When Julie and I were married at the General Conference last May, the ceremony began inside the convention center. After the welcome, hundreds of us processed out of that place singing the children’s song that is so profound, “This little light of mine, I’m gonna let it shine.” It was sung with passion and power as we brought our light into world. It is more than a children’s song, it carries the hope of Advent.
As Reconciling United Methodists we hope for a truly welcoming Church. We anticipate the joy of the moment when every person will know, and feel it deeply in their souls, that they are precious to God and precious within the human community.
Sometimes it feels like we live in a season of Advent no matter the month or day. We trust in God, we give thanks for the moments when we have seen this light and love, and we let God’s light and love flow through us into the world.
By Sue Laurie for the Grassroots Committee
Sue is the Outreach Coordinator for Reconciling Ministries Network.
Reconciling Ministries Network mobilizes United Methodists of all sexual orientations and gender identities to transform our Church and world into the full expression of Christ’s inclusive love.
A Question on the Last Sunday of the Christian Year, November 23, 2008
By Peter L. DeGroote
1. The last Sunday of the Christian year is traditionally called "Christ the King" Sunday. Shucking the traditional language, we might say it is the day that we proclaim Jesus as our leader, the one whose values and teachings serve as the primary foundation of our way of life. I turned to the Sermon on the Mount in Matthew 5 through 7.

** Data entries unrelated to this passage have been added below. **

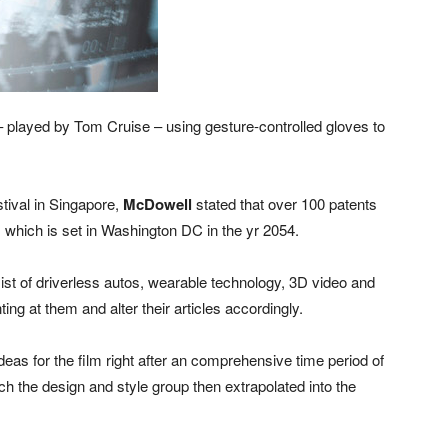
played by Tom Cruise – using gesture-controlled gloves to
tival in Singapore,
McDowell
stated that over 100 patents
lm, which is set in Washington DC in the yr 2054.
st of driverless autos, wearable technology, 3D video and
ing at them and alter their articles accordingly.
as for the film right after an comprehensive time period of
ich the design and style group then extrapolated into the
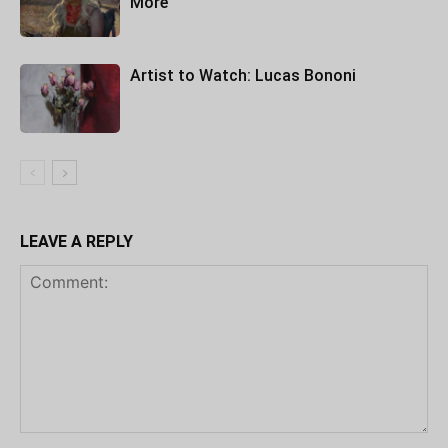
More
Artist to Watch: Lucas Bononi
LEAVE A REPLY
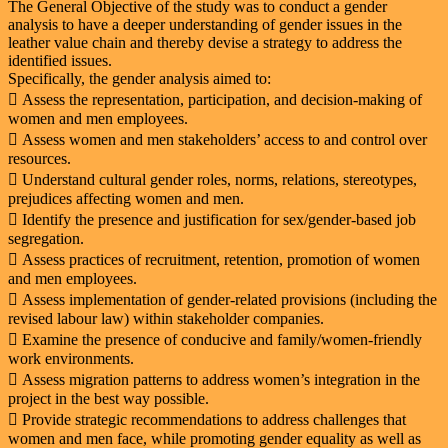
The General Objective of the study was to conduct a gender
analysis to have a deeper understanding of gender issues in the
leather value chain and thereby devise a strategy to address the
identified issues.
Specifically, the gender analysis aimed to:
 Assess the representation, participation, and decision-making of
women and men employees.
 Assess women and men stakeholders’ access to and control over
resources.
 Understand cultural gender roles, norms, relations, stereotypes,
prejudices affecting women and men.
 Identify the presence and justification for sex/gender-based job
segregation.
 Assess practices of recruitment, retention, promotion of women
and men employees.
 Assess implementation of gender-related provisions (including the
revised labour law) within stakeholder companies.
 Examine the presence of conducive and family/women-friendly
work environments.
 Assess migration patterns to address women’s integration in the
project in the best way possible.
 Provide strategic recommendations to address challenges that
women and men face, while promoting gender equality as well as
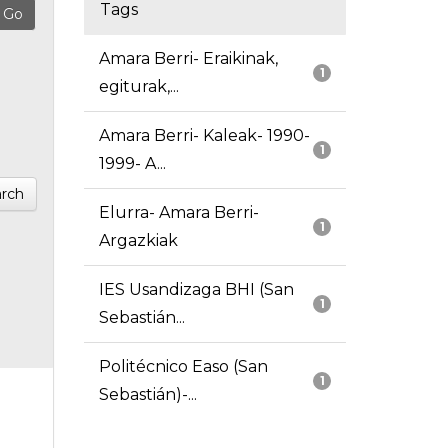
Tags
Amara Berri- Eraikinak,
1
egiturak,...
Amara Berri- Kaleak- 1990-
1
1999- A...
rch
Elurra- Amara Berri-
1
Argazkiak
IES Usandizaga BHI (San
1
Sebastián...
Politécnico Easo (San
1
Sebastián)-...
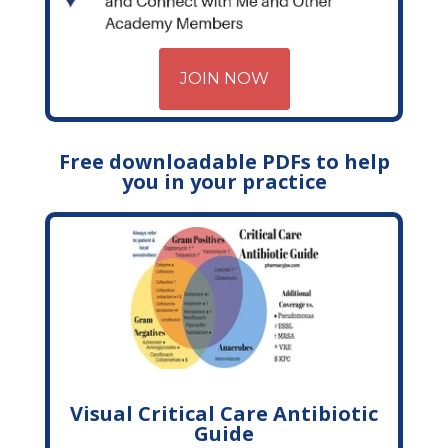
JOIN NOW
Free downloadable PDFs to help
you in your practice
Visual Critical Care Antibiotic
Guide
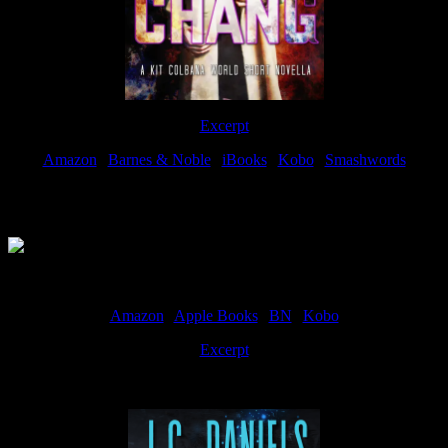
Excerpt
Amazon
|
Barnes & Noble
|
iBooks
|
Kobo
|
Smashwords
Available Now
Amazon
|
Apple Books
|
BN
|
Kobo
Excerpt
Available now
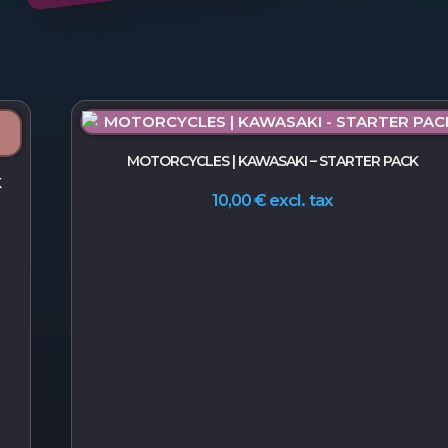
MOTORCYCLES | KAWASAKI – STARTER PACK
K
excl. tax
10,00
€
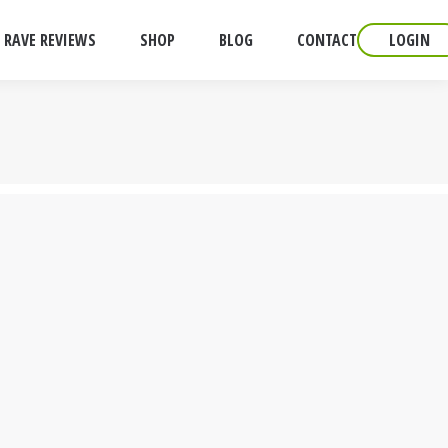
RAVE REVIEWS
SHOP
BLOG
CONTACT
LOGIN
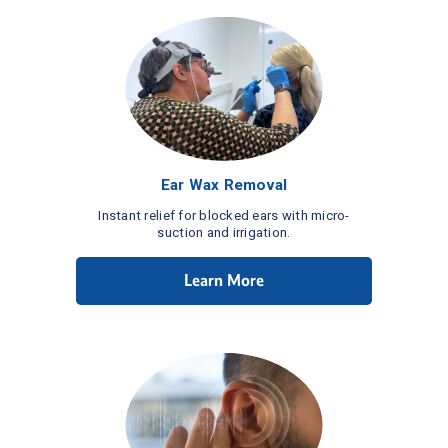
Ear Wax Removal
Instant relief for blocked ears with micro-
suction and irrigation.
Learn More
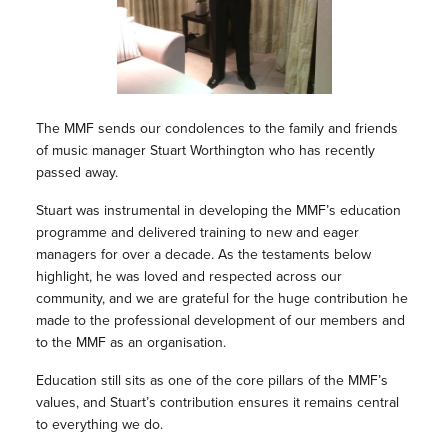
The MMF sends our condolences to the family and friends
of music manager Stuart Worthington who has recently
passed away.
Stuart was instrumental in developing the MMF’s education
programme and delivered training to new and eager
managers for over a decade. As the testaments below
highlight, he was loved and respected across our
community, and we are grateful for the huge contribution he
made to the professional development of our members and
to the MMF as an organisation.
Education still sits as one of the core pillars of the MMF’s
values, and Stuart’s contribution ensures it remains central
to everything we do.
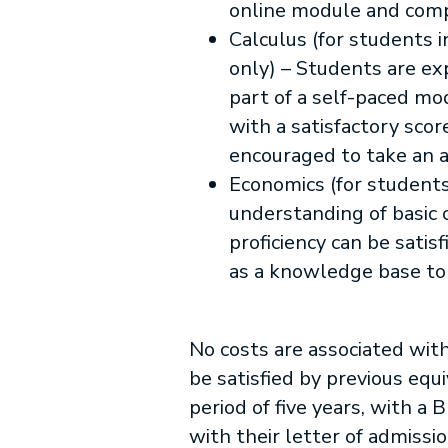
online module and com
Calculus (for students 
only) – Students are ex
part of a self-paced mo
with a satisfactory sco
encouraged to take an 
Economics (for students
understanding of basic
proficiency can be sati
as a knowledge base to 
No costs are associated wit
be satisfied by previous eq
period of five years, with a 
with their letter of admissi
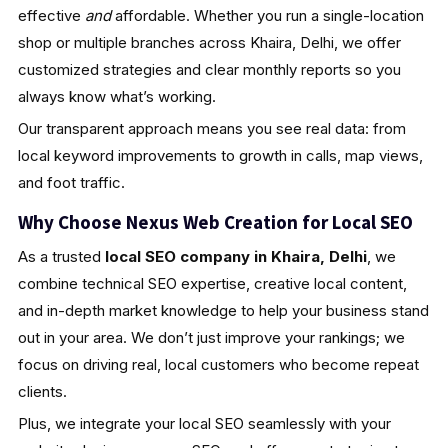
effective
and
affordable. Whether you run a single-location
shop or multiple branches across Khaira, Delhi, we offer
customized strategies and clear monthly reports so you
always know what’s working.
Our transparent approach means you see real data: from
local keyword improvements to growth in calls, map views,
and foot traffic.
Why Choose Nexus Web Creation for Local SEO
As a trusted
local SEO company in Khaira, Delhi
, we
combine technical SEO expertise, creative local content,
and in-depth market knowledge to help your business stand
out in your area. We don’t just improve your rankings; we
focus on driving real, local customers who become repeat
clients.
Plus, we integrate your local SEO seamlessly with your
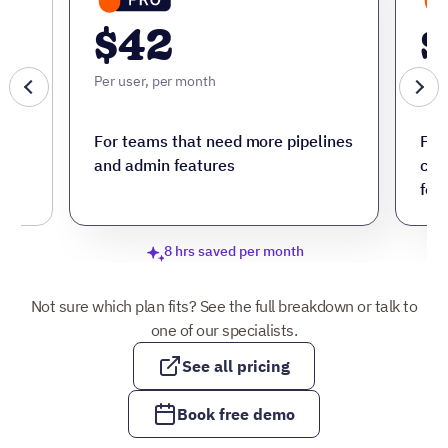
$42
$
Per user, per month
Per 
ore
For teams that need more pipelines
For
and admin features
cus
fea
8 hrs saved per month
Not sure which plan fits? See the full breakdown or talk to
one of our specialists.
See all pricing
Book free demo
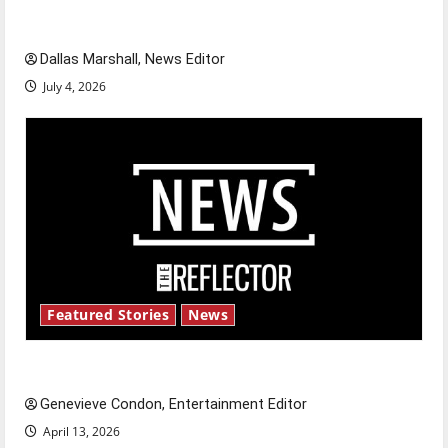
celebrate this Fourth of July?
Dallas Marshall, News Editor
July 4, 2026
Featured Stories
News
New ‘Hailey’s Law’
Genevieve Condon, Entertainment Editor
April 13, 2026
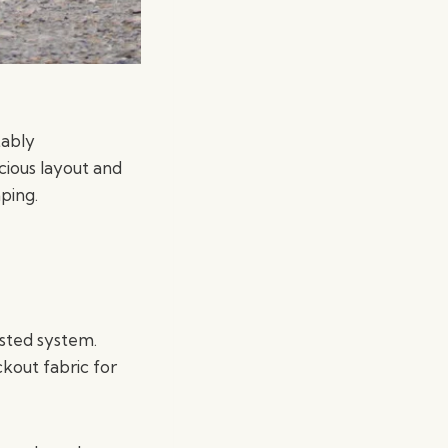
tably
cious layout and
ping.
isted system.
ckout fabric for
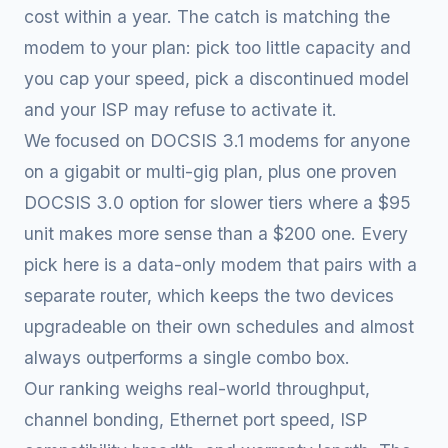
cost within a year. The catch is matching the
modem to your plan: pick too little capacity and
you cap your speed, pick a discontinued model
and your ISP may refuse to activate it.
We focused on DOCSIS 3.1 modems for anyone
on a gigabit or multi-gig plan, plus one proven
DOCSIS 3.0 option for slower tiers where a $95
unit makes more sense than a $200 one. Every
pick here is a data-only modem that pairs with a
separate router, which keeps the two devices
upgradeable on their own schedules and almost
always outperforms a single combo box.
Our ranking weighs real-world throughput,
channel bonding, Ethernet port speed, ISP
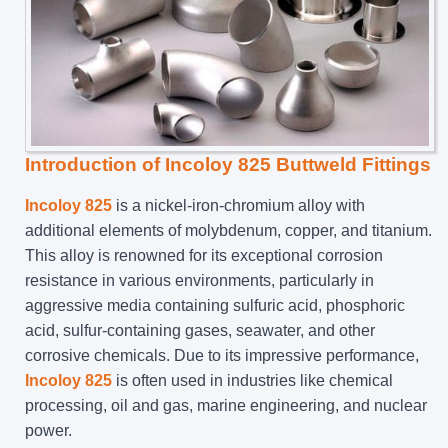
Introduction of Incoloy 825 Buttweld Fittings
Incoloy 825
is a nickel-iron-chromium alloy with
additional elements of molybdenum, copper, and titanium.
This alloy is renowned for its exceptional corrosion
resistance in various environments, particularly in
aggressive media containing sulfuric acid, phosphoric
acid, sulfur-containing gases, seawater, and other
corrosive chemicals. Due to its impressive performance,
Incoloy 825
is often used in industries like chemical
processing, oil and gas, marine engineering, and nuclear
power.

2. Matthew's authors understood that our faith is defined by our behavior. Specifically, that Jesus’ followers demonstrate their belief by living what many in the early church called The Way.
3. Critical to Jesus’ method was the creation of new communities living out a new way of life. Accordingly, some of the teachings in the Sermon are clearly addressed to the community as a whole. When the word “you” appears it is helpful to think “y’all” or “all of you.”
4. Two of those “all of you” teachings were the center of my Christ the King meditation. “You are the salt of the earth" and "You are the light of the world." Not addressed to individuals, it speaks to the church (gathering) as a community of believers (doers). The salt and the lightto which Jesus refers is not intrinsic to just any group. The salt is mined and the light is ignited by those relationships that grow out of following Jesus’ Way.
5. Another teaching: "A city built on a hill cannot be hid." Often used to claim that the Church is a special group that God has put in a prominent place for others to honor, something gets lost in the translation. Scholars tell us the statement is best understood in the following manner: "You should live so that you are like a city on a hill, providing an example to the world that cannot be ignored." Note again the emphasis on behavior, on the salt and the llight.
6. Some call the Sermon Jesus’ inaugural address because it contains most of the themes of Jesus’ mission. By summarizing many of his teachings, and incorporating subsequent community learning, the Sermon presents a set of guidelines for The Way, what we might call The Christian life. That was the goal of those 2nd and 3rd generation Christian writers as they were working out how to be followers of Jesus in their time and place, a goal for all followers in any time and place.
7. The sermon ends with a well-known parable that begins, "Everyone who hears these words of mine and acts on them will be like a wise man who built his house on rock."
An old question came to mind: "Why do you call me Lord, Lord if you do not do as I say?" That seems to be addressed to the individual “you” as well as the communal “y’all.”